Quantum Goalposts

Two “bombshell” quantum papers came out last week.

The first from, Google which simulated a novel quantum circuit on a classical computer and found that the 256-bit elliptic curve cryptography (ECC) could theoretically be cracked with 500,000 physical qubits. The state of the art estimate prior to publication was 9 million.

The second, from Oratomic, a quantum computing startup, and researchers from Caltech and Berkeley also simulated a novel quantum circuit, this one using neutral atoms, and found it could theoretically crack 256-bit ECC with 26,000 physical qubits.

The most interesting charts from these papers are the ones showing the physical qubit estimates for cracking popular crypto over time decrease exponentially. Here’s the chart from the Oratomic paper show 256-ECC and RSA-2048:

And this one is from the Google paper showing number of qubits necessary to crack RSA-2048.

Note that both these charts are on log scales. Fast progress.

Also worth pointing out that the best quantum computer in existence today can only run 48 logical qubits on 98 physical qubits with a 1/1000 error rate per gate. Per Google paper, cracking 256-ECC with a low number of qubits requires on the order of 10^8 gates.

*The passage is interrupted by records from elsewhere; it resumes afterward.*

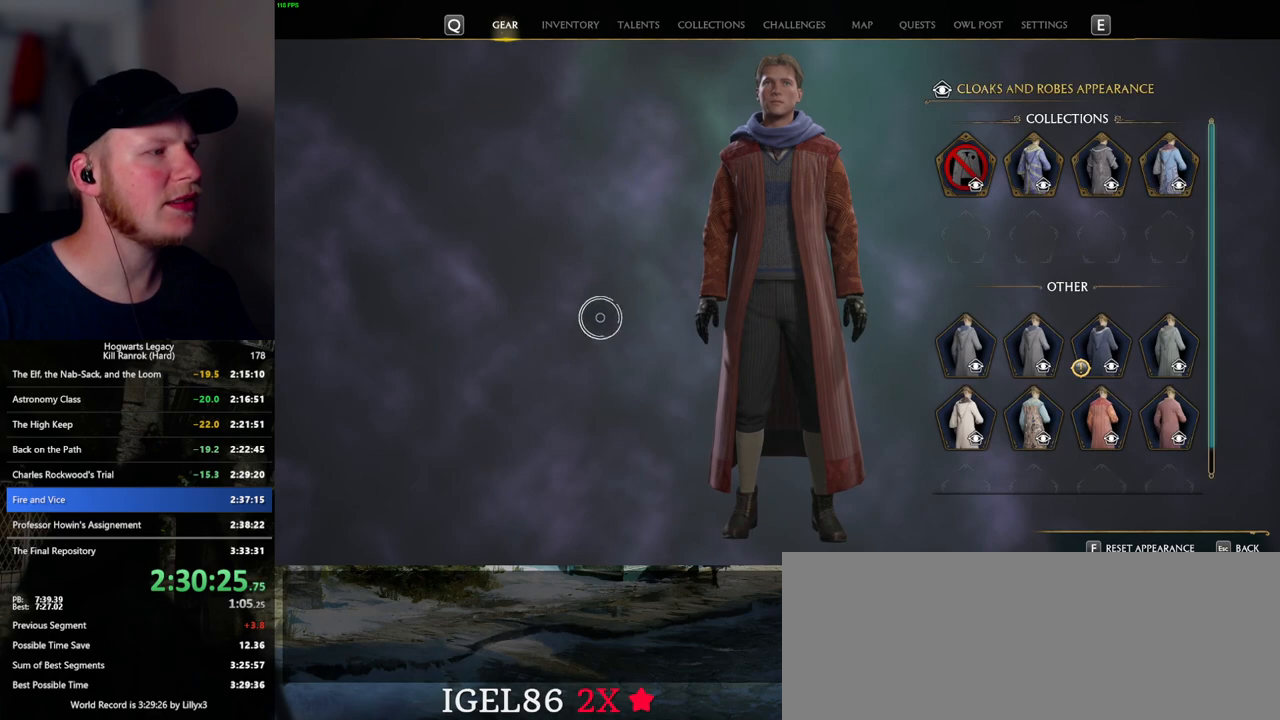
{"keys": [], "mouse": [], "events": []}
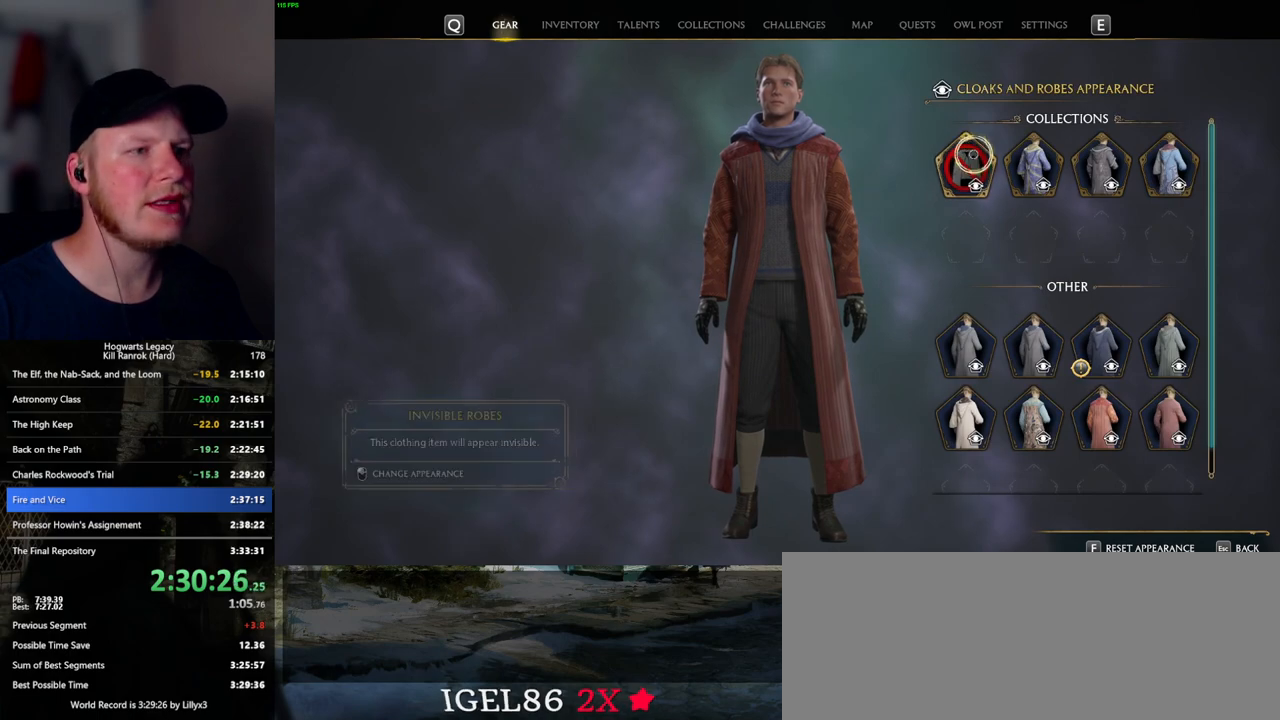
{"keys": [], "mouse": ["left"], "events": [[50, "mouse_left", "down"], [150, "mouse_left", "up"], [500, "mouse_left", "down"]]}
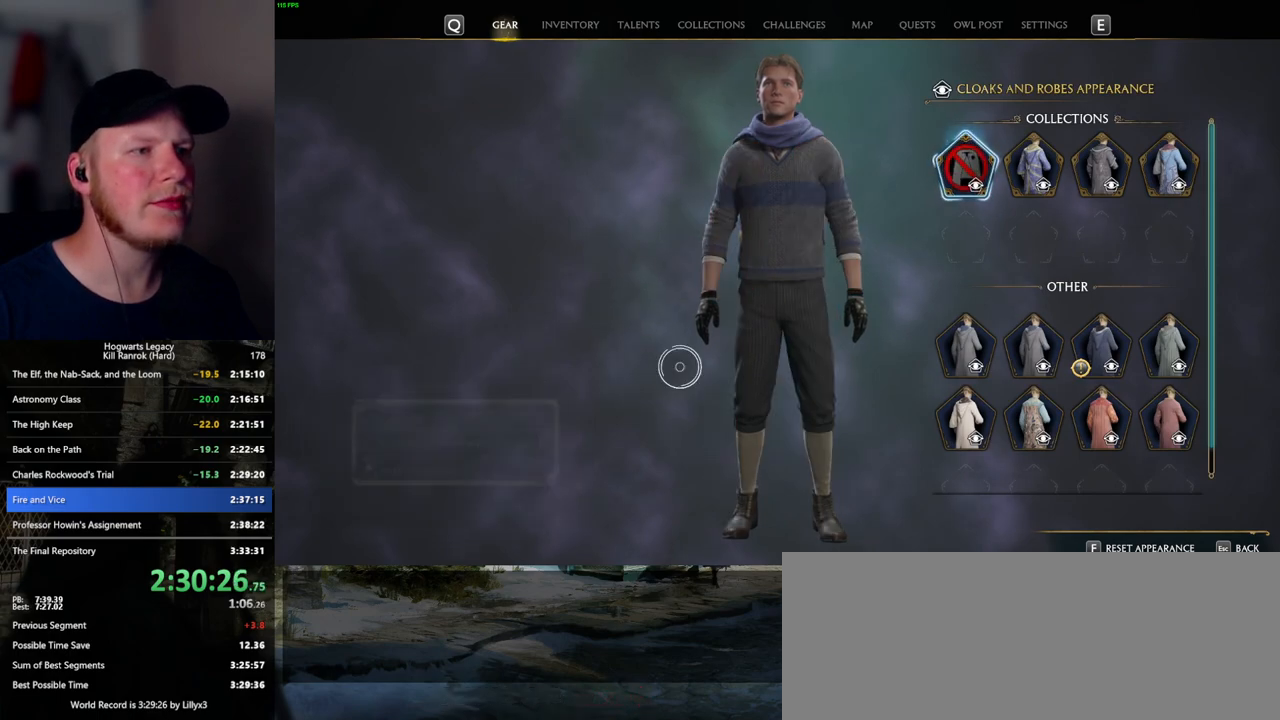
{"keys": [], "mouse": ["left"], "events": []}
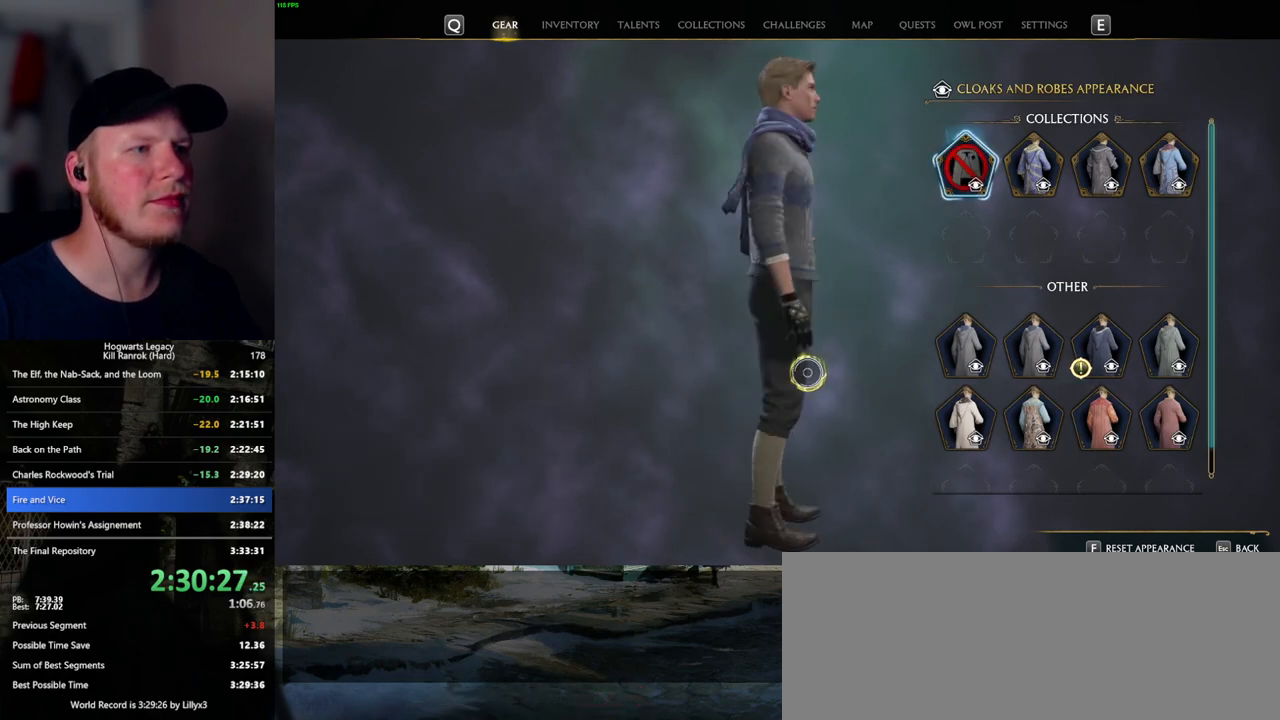
{"keys": [], "mouse": [], "events": [[184, "mouse_left", "up"], [334, "escape", "down"], [417, "escape", "up"]]}
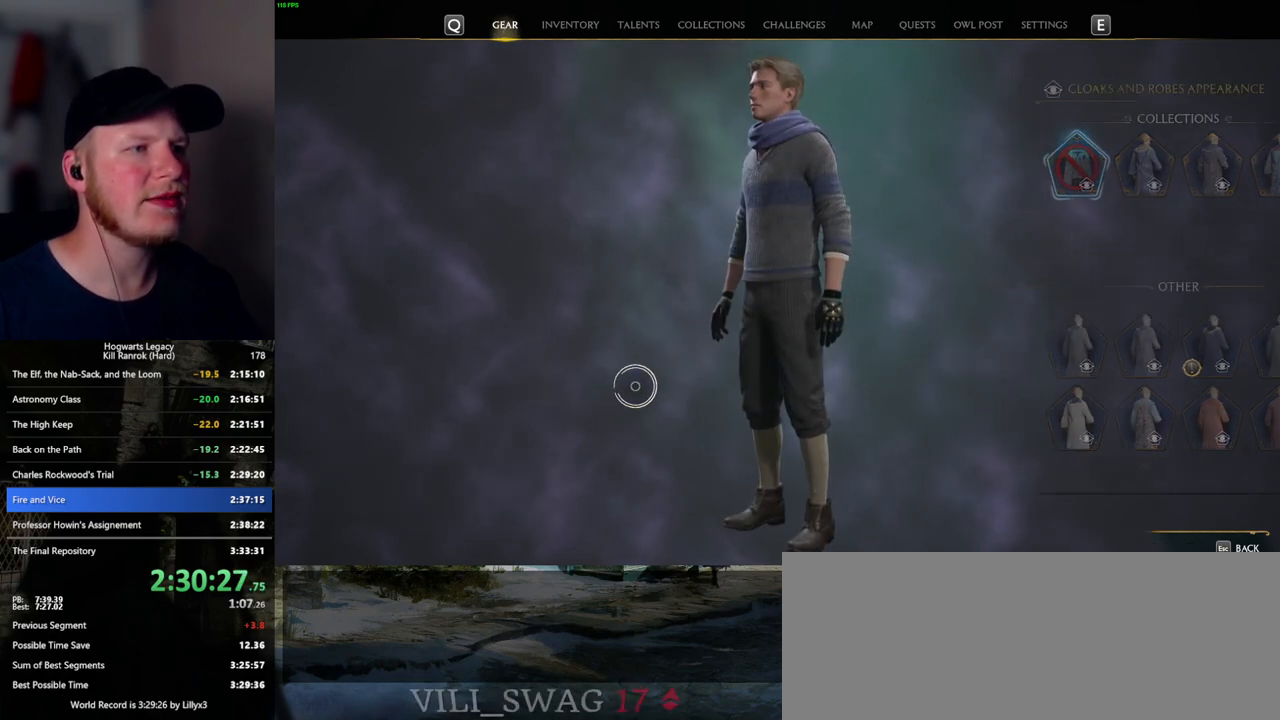
{"keys": [], "mouse": [], "events": []}
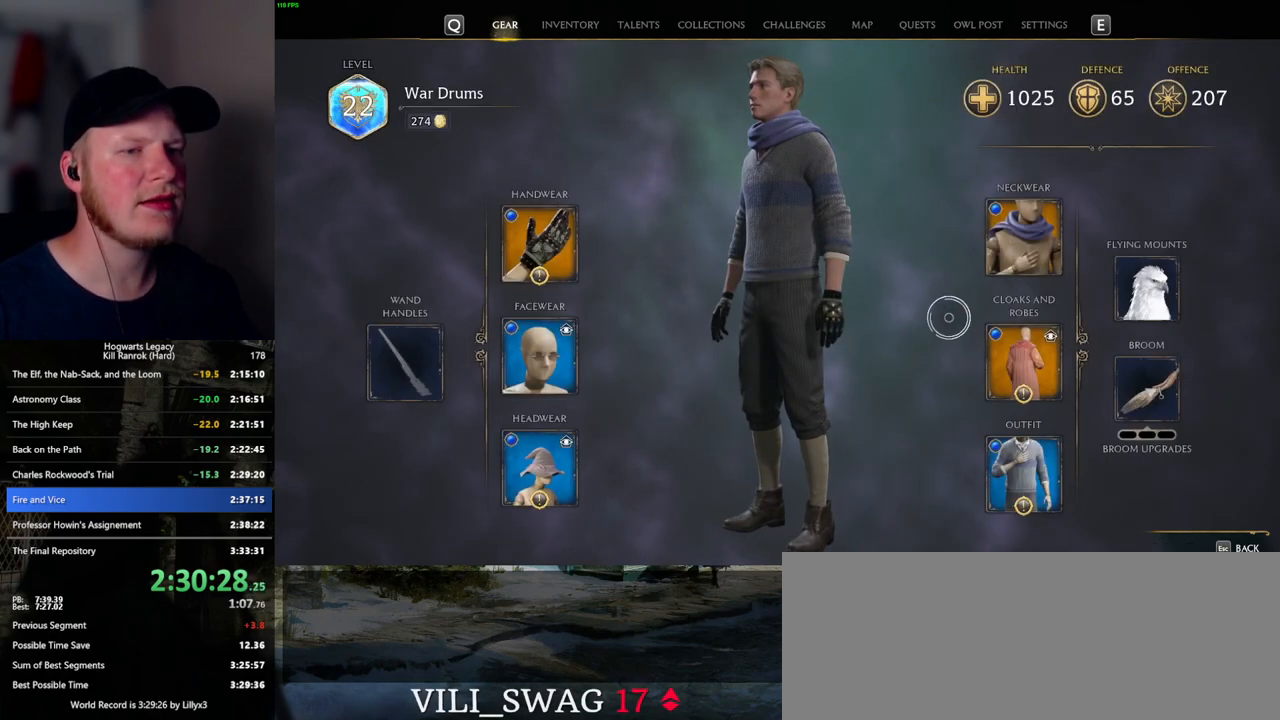
{"keys": [], "mouse": [], "events": [[334, "f", "down"], [400, "f", "up"]]}
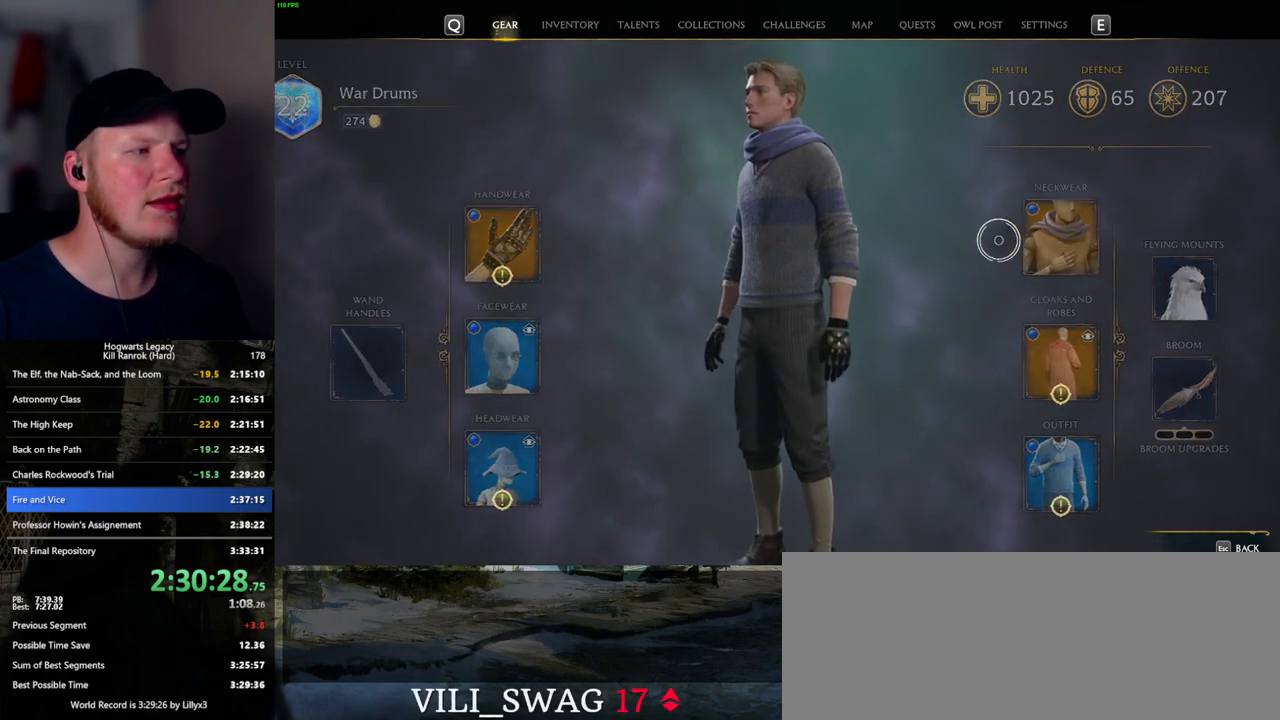
{"keys": [], "mouse": [], "events": []}
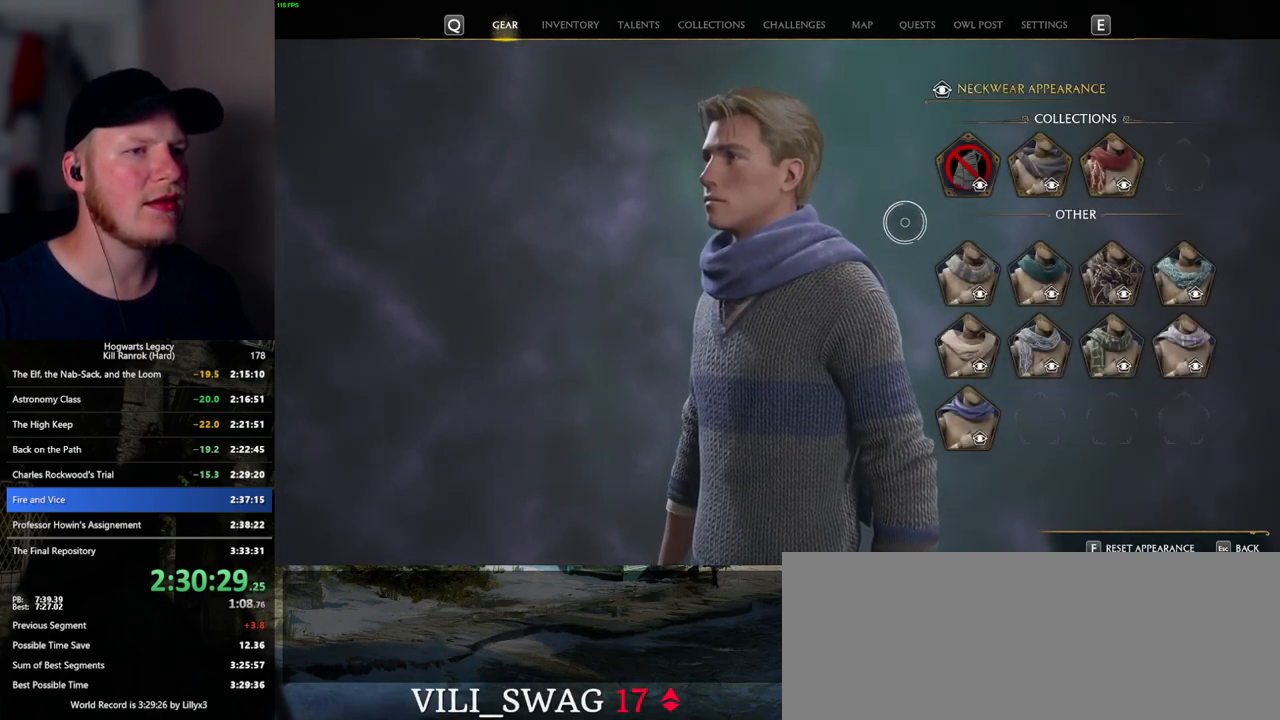
{"keys": [], "mouse": [], "events": [[267, "mouse_left", "down"], [367, "mouse_left", "up"]]}
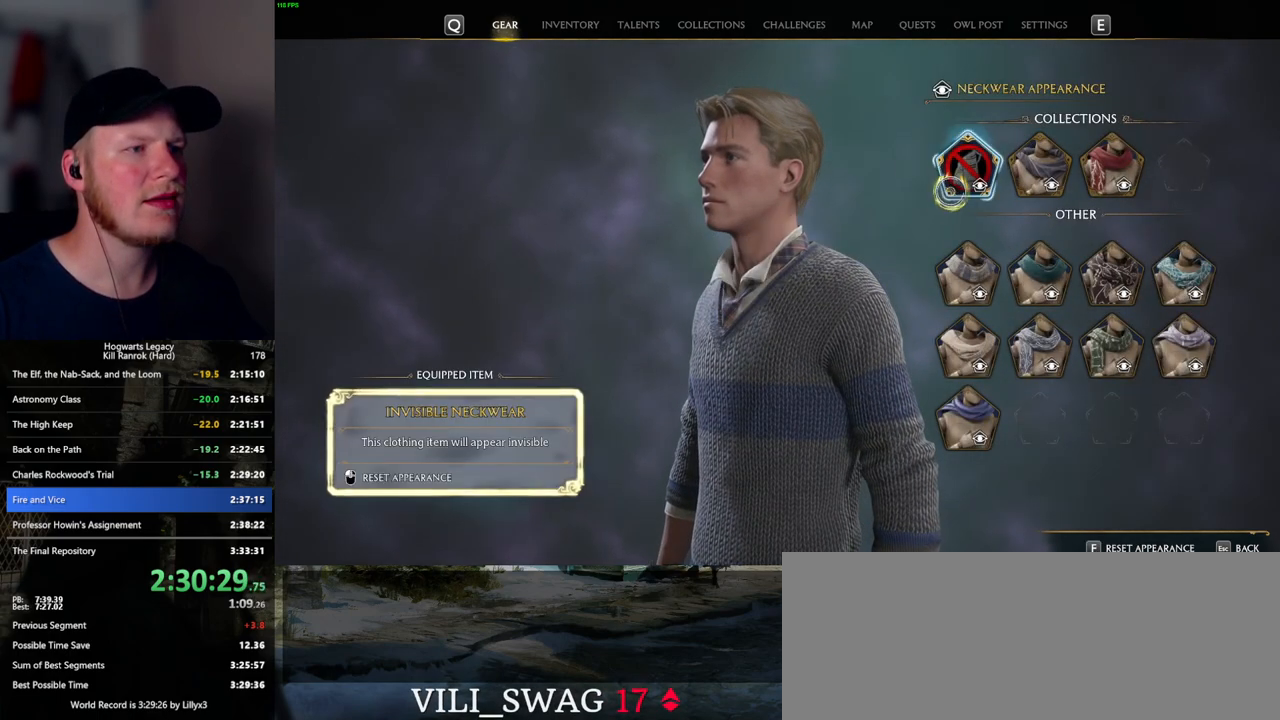
{"keys": [], "mouse": [], "events": [[100, "escape", "down"], [200, "escape", "up"]]}
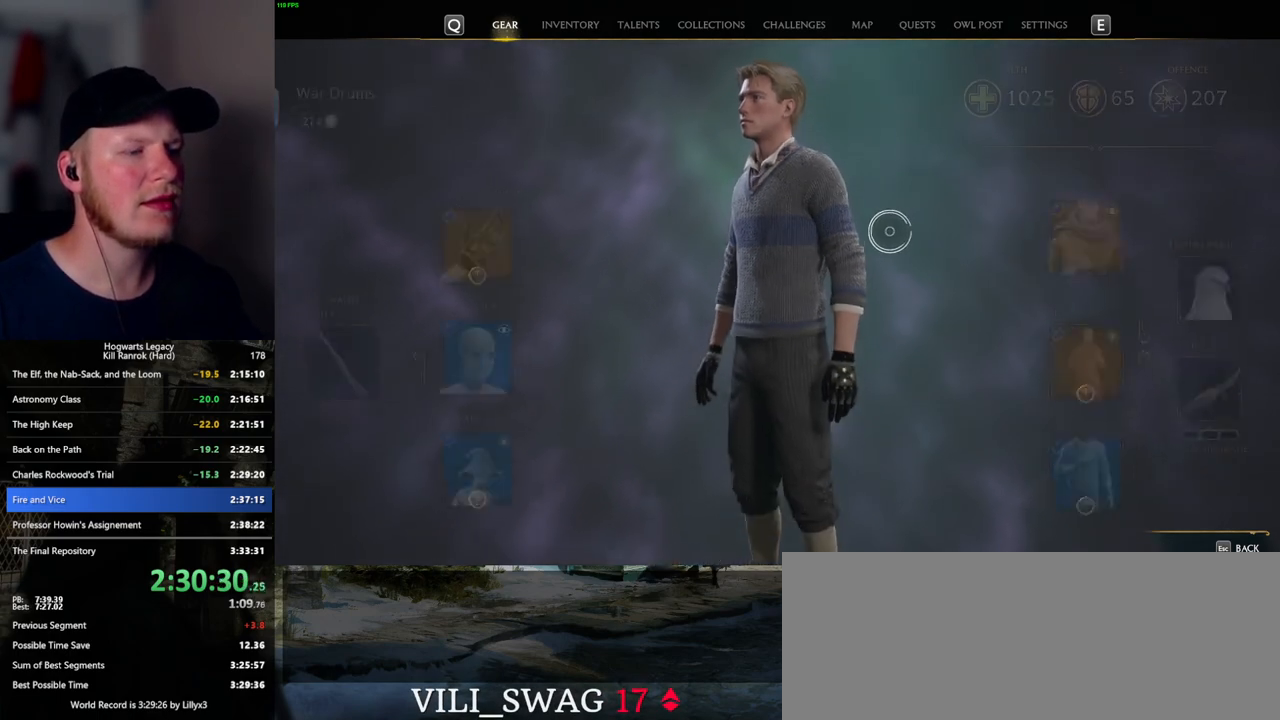
{"keys": [], "mouse": [], "events": []}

You can read the tea leaves on the logical qubit/time chart of quantum computers but either way you slice there’s a big gap between 98 and 26,000, the number suggested by the Oratomic paper. Of course, the quantum computers that crack crypto will be run by national intelligence services, don’t publish their benchmarks, and will be effective for a long time before the world knows. Think WWII Enigma. Fifty years from now, I’d say there’s a 5% chance some government document is declassified showing the NSA was cracking 256-ECC as of today. 40% it’s as of 2028.

Code-cracking is an amazing nation-state use-case for a quantum computer, but not great for private enterprise because, well, the act is considered criminal.

What I’m more interested is in modeling small molecules for drugs and materials. Put optimistically and likely in a way that would make a quantum computer research cringe: the materials of Star Trek are likely to come from a quantum computer. I actually think more likely than from AI. Or perhaps an AI programming a quantum computer.

I am digressing a bit. An interesting hypothesis of the rapidly decreasing number of physical qubits to crack RSA is that there is a similar decrease in physical qubit (PQ) requirements for other quantum use cases, likely toward some asymptote.

I’m not sure how to think about this asymptote yet. Beauregard in ‘02 found a way to execute Shor’s algorithm on RSA-2048 with 4099 logical qubits. There is some minimum number overhead ratio, which is the number of physical qubits per logical qubit.

So what I want to do is take a few small molecule use cases, multiply them by an asymptotic overhead ratio to determine how many physical qubits they need. I’ll also need to estimate the circuit depth (# gates) for this problem. Then I can look at how far along actual quantum computers are (not simulations) and estimate when the computer will be capable of the problem.